Joslynn’s eyes widened at the implication before throwing up Cassidy’s iced tea.

“Why me?” Joslynn asked, once her crying jag abated. “Why was I kidnapped?”

“You weren’t kidnapped,” Cassidy explained. “These guys only take women who are sold.”

“What’s the difference?”

“When you’re kidnapped, people look for you.” Cassidy lit a cigarette. “No one is looking for any of us.”

In time, Cassidy fell asleep, using the thigh of the other woman as a pillow. Joslynn sat ramrod straight, puzzling out what Cassidy had said.

Sold, not kidnapped.

Her mother’s recent behavior had worsened. They had argued. She’d pilfered from Joslynn’s wallet more than usual. All the while her mother’s new boyfriend had lain on the couch, a smirk across his face.

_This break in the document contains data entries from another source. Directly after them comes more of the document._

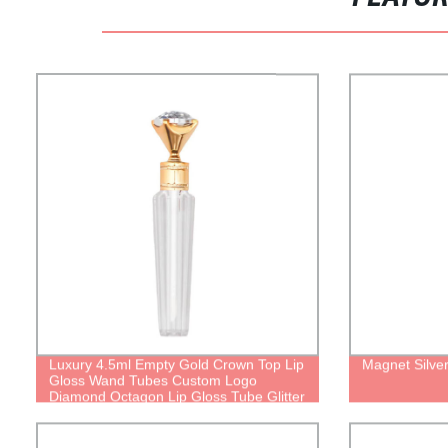
Luxury 4.5ml Empty Gold Crown Top Lip
Magnet Silver
Gloss Wand Tubes Custom Logo
Diamond Octagon Lip Gloss Tube Glitter
With Brush Applicator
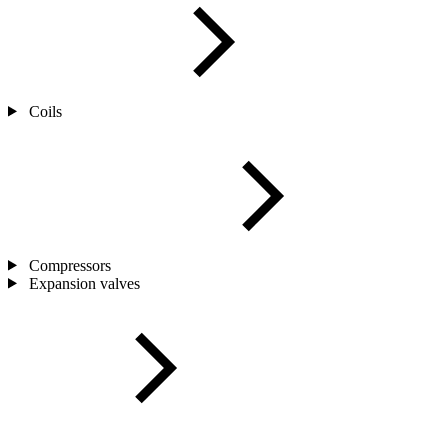
Coils
Compressors
Expansion valves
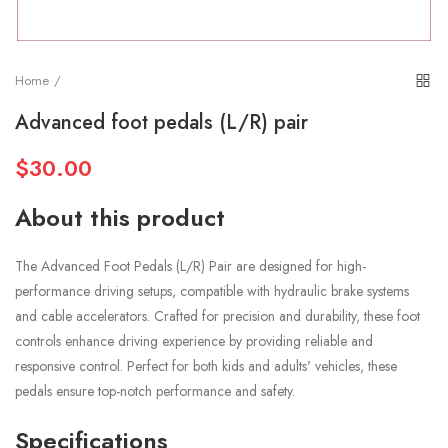
Home
Advanced foot pedals (L/R) pair
$30.00
About this product
The Advanced Foot Pedals (L/R) Pair are designed for high-
performance driving setups, compatible with hydraulic brake systems
and cable accelerators. Crafted for precision and durability, these foot
controls enhance driving experience by providing reliable and
responsive control. Perfect for both kids and adults' vehicles, these
pedals ensure top-notch performance and safety.
Specifications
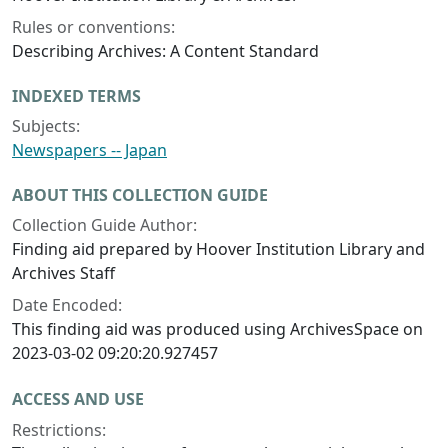
Rules or conventions:
Describing Archives: A Content Standard
INDEXED TERMS
Subjects:
Newspapers -- Japan
ABOUT THIS COLLECTION GUIDE
Collection Guide Author:
Finding aid prepared by Hoover Institution Library and
Archives Staff
Date Encoded:
This finding aid was produced using ArchivesSpace on
2023-03-02 09:20:20.927457
ACCESS AND USE
Restrictions:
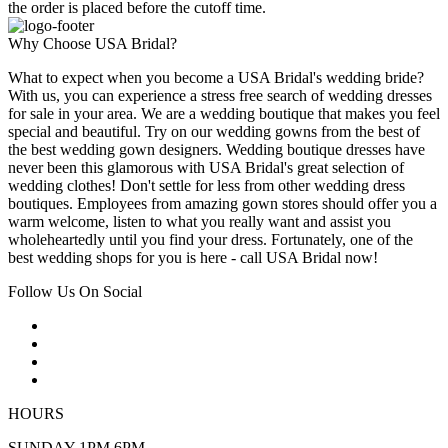
the order is placed before the cutoff time.
Why Choose USA Bridal?
What to expect when you become a USA Bridal's wedding bride?
With us, you can experience a stress free search of wedding dresses
for sale in your area. We are a wedding boutique that makes you feel
special and beautiful. Try on our wedding gowns from the best of
the best wedding gown designers. Wedding boutique dresses have
never been this glamorous with USA Bridal's great selection of
wedding clothes! Don't settle for less from other wedding dress
boutiques. Employees from amazing gown stores should offer you a
warm welcome, listen to what you really want and assist you
wholeheartedly until you find your dress. Fortunately, one of the
best wedding shops for you is here - call USA Bridal now!
Follow Us On Social
HOURS
SUNDAY 1PM 6PM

Joslynn reached for her paperback, removing the nail file that marked her place.

She reread a section she’d highlighted in yellow: Among other things, you’ll find that you’re not the first person who was ever confused and frightened and even sickened by human behavior.

She closed the book, tracing the red, raging carousel horse on its cover.

At dawn, the roll-up door opened a third time.

A thin, prepubescent girl entered the back of the white van.

Taking one look at the child’s pallid face, Joslynn’s pupils narrowed. Her jaw clenched.

In the weak light, Joslynn read her book as Holden continued to complain: What made it even worse, my eyes were sore as hell. 

The older women slept on. The young girl clasped her hands as if in prayer.

Joslynn dog-eared the page of her book before methodically sharpening her long nails into stiletto-points.

“Do you know why we’re here?” the little girl asked.

“I do,” Joslynn answered, her outrage at the men rekindling, steeling her resolve, giving her courage.

“Why?”

“We’re not supposed to fall off the cliff,” Joslynn explained.

When the short man opened the roll-up door for the last time, Joslynn’s talons dug deeply into his eye sockets.

His unnatural howls alerted the tall man, who arrived just in time to see a young woman catch up to a little girl—running together across a field and into a service plaza, hand in hand.